Maziar Toosarvandani, MIT

Thursday, February 7th, 12 noon, Humanities 1 Building, Room 210

Gapping is VP Ellipsis    

Where does the gap in gapping -- e.g. Some had ordered mussels, and others swordfish -- come from? The traditional answer is deletion (Ross 1970, Hankamer 1979, among others). Johnson (2009) presents a formidable challenge to this view. He argues that gapping cannot arise through deletion because gapping has several unique properties that distinguish it from more familiar deletion operations, such as VP-ellipsis. Instead, Johnson proposes that the gap in gapping arises through ‘low coordination’ -- coordination of vPs -- and across-the-board movement.

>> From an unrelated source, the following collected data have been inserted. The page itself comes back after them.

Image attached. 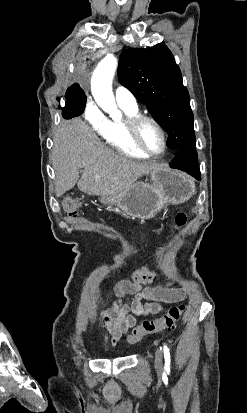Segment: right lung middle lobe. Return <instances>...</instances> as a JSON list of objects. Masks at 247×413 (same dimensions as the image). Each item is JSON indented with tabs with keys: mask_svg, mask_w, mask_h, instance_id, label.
Wrapping results in <instances>:
<instances>
[{
	"mask_svg": "<svg viewBox=\"0 0 247 413\" xmlns=\"http://www.w3.org/2000/svg\"><path fill=\"white\" fill-rule=\"evenodd\" d=\"M65 98V108L67 110L73 112L76 117L83 113L86 104V95L78 84H74L68 88Z\"/></svg>",
	"mask_w": 247,
	"mask_h": 413,
	"instance_id": "1",
	"label": "right lung middle lobe"
}]
</instances>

First, I argue that across-the-board movement cannot be a general account of gapping, since it is not able to derive the gap in coordination structures with corrective but (Vicente 2010, Toosarvandani, to appear). Then, I revive a version of the deletion account,  in which gapping is VP-ellipsis in a low-coordination structure. This correctly generates gapping in corrective but sentences. Moreover, once the information-structural properties of low coordinations are taken into consideration -- low coordinates must have parallel focus structures -- it also accounts for the unique properties of gapping.

References

Ross, John Robert. 1970. Gapping and the order of constituents. In Progress in linguistics, eds. Manfred Bierwisch and Karl Erich Heidolph, 249-259. The Hague: Mouton de Gruyter.
Hankamer, Jorge. 1979. Deletion in coordinate structures. New York: Garland Publishing.
Johnson, Kyle. 2009. Gapping is not (VP-)ellipsis. Linguistic Inquiry 40:289-328.
Toosarvandani, Maziar. To appear. Corrective but coordinates clauses not always but sometimes. Natural Language and Linguistic Theory.
Vicente, Luis. 2010. On the syntax of adversative coordination. Natural Language and Linguistic Theory 28:381-415.